▸ **Text provided**:
────────────────
It's big, roomy, and for the most part, comfortable. Enormous trunk. I do have a hard time finding a comfortable driving position for long drives though. The car would benefit greatly from either more telescoping in the steering column, power adjustable pedals, or moving the shifter (6spd) back farther toward the driver. The car rides like a Cadillac.
Optional HID headlights work very well, and are bi-xenon, so you get both low & high beams in HID.
Optional mid-level stereo (Sound Group II) is absolutely amazing. You can crank any type of music up to full volume with no distortion.
The first thing you'll want to do is toss the 18" "green" low rolling resistance Michelins in the garbage, and get a set of proper tires to keep from roasting rubber. Then, you'll need to get a Barton shifter to keep from constantly missing 3rd, and to eliminate the ridiculous throw from 4-5. A skip shift eliminator or programmer is also mandatory. I didn't buy a manual transmission to be forced to shift from 1 to 4!!!!!!!
Bluetooth "works", but takes quite some time to pair. And quite some time again when it un-pairs right after you get out on the road! And don't bother turning off the incoming SMS message alert... no matter how many times you turn this confounded feature OFF, it still breaks into the music for EVERY single text message. A new aftermarket head unit is in my near future.
The voice recognition sucks. If you need to call "home", good luck. I'm not sure how the engineers who designed the voice recognition system talk, but I have tried every conceivable way of saying "home", and the car simply refuses to call home. There is an option that allows the car to learn your voice. It's a joke, don't bother wasting your time.
I love the retro styling, but it does make for some LOUSY outward visibility to the sides. Lane changes are basically floor it and pray you can get ahead of whoever may happen to be in that ENROMOUS blind spot. If blind spot detection had been available in 2014, I'd have ordered it for sure.
If you get the 6spd (of course you did, who buys an automatic muscle car?!) do yourself a favor and get the resonators removed right away. It makes the car sound like it should have from the factory. There is no drone on the 6spd (autos drone and sound like crap when MDS kicks in, you're better off leaving the stock exhaust in place)
────────────────
▸ **Collected data**:

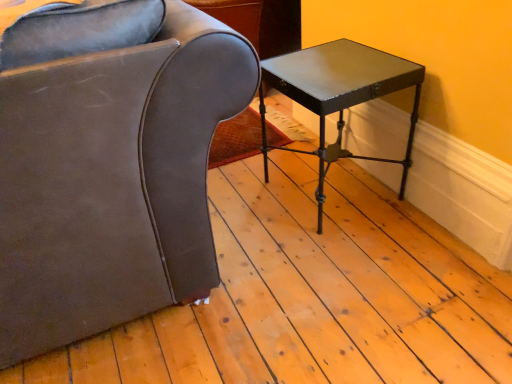
Identify the location of free space between brown leather chair at left and glossy black table at right. (269, 192).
────────────────
▸ **Work task A**:
Quote the car review word for word, covering the stretch from "Optional mid-level stereo" through "from 1 to 4!!!!!!!".
▸ **Work task B**:
Based on the car review, do these statements hold? For each, answer yes or no and quote the words that decide it. (i) The optional headlights give both low and high beams in HID. (ii) Switching off the incoming SMS message alert keeps it from breaking into the music. (iii) The writer ordered blind spot detection.
▸ **Work task C**:
Carry on writing the car review from the point where it ends.

▸ **Written response A**:
Optional mid-level stereo (Sound Group II) is absolutely amazing. You can crank any type of music up to full volume with no distortion.
The first thing you'll want to do is toss the 18" "green" low rolling resistance Michelins in the garbage, and get a set of proper tires to keep from roasting rubber. Then, you'll need to get a Barton shifter to keep from constantly missing 3rd, and to eliminate the ridiculous throw from 4-5. A skip shift eliminator or programmer is also mandatory. I didn't buy a manual transmission to be forced to shift from 1 to 4!!!!!!!

▸ **Written response B**:
(i) Yes: "are bi-xenon, so you get both low & high beams in HID."
(ii) No: "no matter how many times you turn this confounded feature OFF, it still breaks into the music for EVERY single text message."
(iii) No: "If blind spot detection had been available in 2014, I'd have ordered it for sure."

▸ **Written response C**:
by t grobsmith on Dec 4, 2015 Vehicle: 2014 Dodge Challenger
Have owned my RT classic for three years and have over 9,000 miles on it. The car is great looking black with red side stripe. Rides very comfortably and I average 27 mpg highway at 70 to75 mph. The 5.7 motor also runs on regular gas as apposed to the larger motors that require premium gas. The interior is very good quality, red and black leather. The dash board some complain about being out dated, but looks similar to the original 70s. As I wanted to stay looking like the 70 challenger I went with the classic with the polished mags , and don't mind the older style dash. Car runs great goes when you want it to and can be used as a every day driver. Only complaint is the exhaust isn't load enough.
by Stephen Smell on Aug 11, 2015 Vehicle: 2014 Dodge Challenger
So far I had a heating problem where the heat system would start blowing cold air.Took 4 trips to the service center and it is still not fixed a hundred percent.Next all the bearings fell out of the seat.Had to wait a week for parts.Then I got a recall notice telling me the alternater could stop working with no notice shutting the car down completely.Imagine driving out 95 and all the sudden you have no power steering,power brakes,no ABS system,No windshield wipers and no lights.And Dodge told me this was not putting me in harms way.It took 4 months to get replacement parts.Also the alternater could catch fire at any time.Next the airconditioning system started blowing a water mist into the cab of the car.At first I was told all systems do that,I told them BULL.They came back and told me the drain on the system was clogged.They said because of this the duct system had mildew in it and would have to be disenfected. Charged me over 200 dollers.Three wekks later I have mist again.WOULD NOT BUY ANOTHER DODGE EVER.